Spartacus League | |
---|---|
Spartakusbund | |
Founders | Karl Liebknecht, Rosa Luxemburg, Clara Zetkin |
Foundation | 4 August 1914 |
Dissolved | 15 January 1919 |
Split from | Social Democratic Party |
Country | German Empire Weimar Republic |
Motives |
|
Ideology | Communism Marxism Revolutionary socialism |
Political position | Far-left |
Notable attacks | Spartacist uprising |
Status | Defunct |
The Spartacus League (German: Spartakusbund) was a Marxist revolutionary movement organized in Germany during World War I.[1] It was founded in August 1914 as the International Group by Rosa Luxemburg, Karl Liebknecht, Clara Zetkin, and other members of the Social Democratic Party of Germany (SPD) who were dissatisfied with the party's official policies in support of the war. In 1916 it renamed itself the Spartacus Group and in 1917 joined the Independent Social Democratic Party of Germany (USPD), which had split off from the SPD as its left wing faction.

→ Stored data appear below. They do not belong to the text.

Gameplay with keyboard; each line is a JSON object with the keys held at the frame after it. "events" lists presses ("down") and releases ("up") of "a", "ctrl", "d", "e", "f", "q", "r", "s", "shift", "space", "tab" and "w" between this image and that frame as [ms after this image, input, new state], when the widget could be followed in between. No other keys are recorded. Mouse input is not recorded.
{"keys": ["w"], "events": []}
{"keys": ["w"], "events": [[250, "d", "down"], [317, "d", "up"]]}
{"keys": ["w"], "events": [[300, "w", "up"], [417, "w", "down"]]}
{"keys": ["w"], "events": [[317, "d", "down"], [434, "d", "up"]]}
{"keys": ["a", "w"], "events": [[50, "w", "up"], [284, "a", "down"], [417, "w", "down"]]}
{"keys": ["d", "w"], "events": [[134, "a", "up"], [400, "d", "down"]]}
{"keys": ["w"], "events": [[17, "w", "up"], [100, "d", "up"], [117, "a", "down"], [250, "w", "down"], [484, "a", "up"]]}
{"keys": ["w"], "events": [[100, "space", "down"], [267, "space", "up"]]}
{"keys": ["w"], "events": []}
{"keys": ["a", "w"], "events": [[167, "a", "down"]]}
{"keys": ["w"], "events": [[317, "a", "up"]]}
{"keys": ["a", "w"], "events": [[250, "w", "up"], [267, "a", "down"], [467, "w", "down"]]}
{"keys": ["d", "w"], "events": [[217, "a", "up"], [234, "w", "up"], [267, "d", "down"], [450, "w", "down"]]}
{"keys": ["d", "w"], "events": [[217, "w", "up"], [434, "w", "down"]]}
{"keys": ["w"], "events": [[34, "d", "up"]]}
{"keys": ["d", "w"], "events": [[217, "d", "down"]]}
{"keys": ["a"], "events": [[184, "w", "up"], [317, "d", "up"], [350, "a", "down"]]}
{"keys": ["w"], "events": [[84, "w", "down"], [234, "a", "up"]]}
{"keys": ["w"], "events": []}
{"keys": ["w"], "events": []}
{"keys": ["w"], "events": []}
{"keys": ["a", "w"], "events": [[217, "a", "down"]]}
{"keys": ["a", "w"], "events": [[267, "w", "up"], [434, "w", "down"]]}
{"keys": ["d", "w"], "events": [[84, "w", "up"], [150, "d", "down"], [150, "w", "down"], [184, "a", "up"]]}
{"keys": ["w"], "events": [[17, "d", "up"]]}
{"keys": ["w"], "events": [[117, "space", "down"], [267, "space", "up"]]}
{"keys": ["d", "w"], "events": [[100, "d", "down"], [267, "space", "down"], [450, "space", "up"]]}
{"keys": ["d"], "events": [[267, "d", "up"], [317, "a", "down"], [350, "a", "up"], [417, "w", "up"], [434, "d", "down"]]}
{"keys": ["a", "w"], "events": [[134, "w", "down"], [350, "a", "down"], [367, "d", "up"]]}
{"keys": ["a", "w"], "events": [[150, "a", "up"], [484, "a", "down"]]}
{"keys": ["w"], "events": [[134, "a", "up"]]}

During the November Revolution of 1918 that broke out across Germany at the end of the war, the Spartacus Group re-established itself as a nationwide, non-party organization called the "Spartacus League" with the goal of instituting a soviet republic that would include all of Germany. It became part of the Communist Party of Germany (KPD) when it was formed on 1 January 1919 and at that point ceased to exist as a separate entity.[2]
The League's name referred to Spartacus, the leader of a major slave uprising against the Roman Republic (73–71 BCE). For the Spartacists, his name symbolized the ongoing resistance of the oppressed against their exploiters and thus expressed the Marxist view of historical materialism, according to which history is driven by class struggles.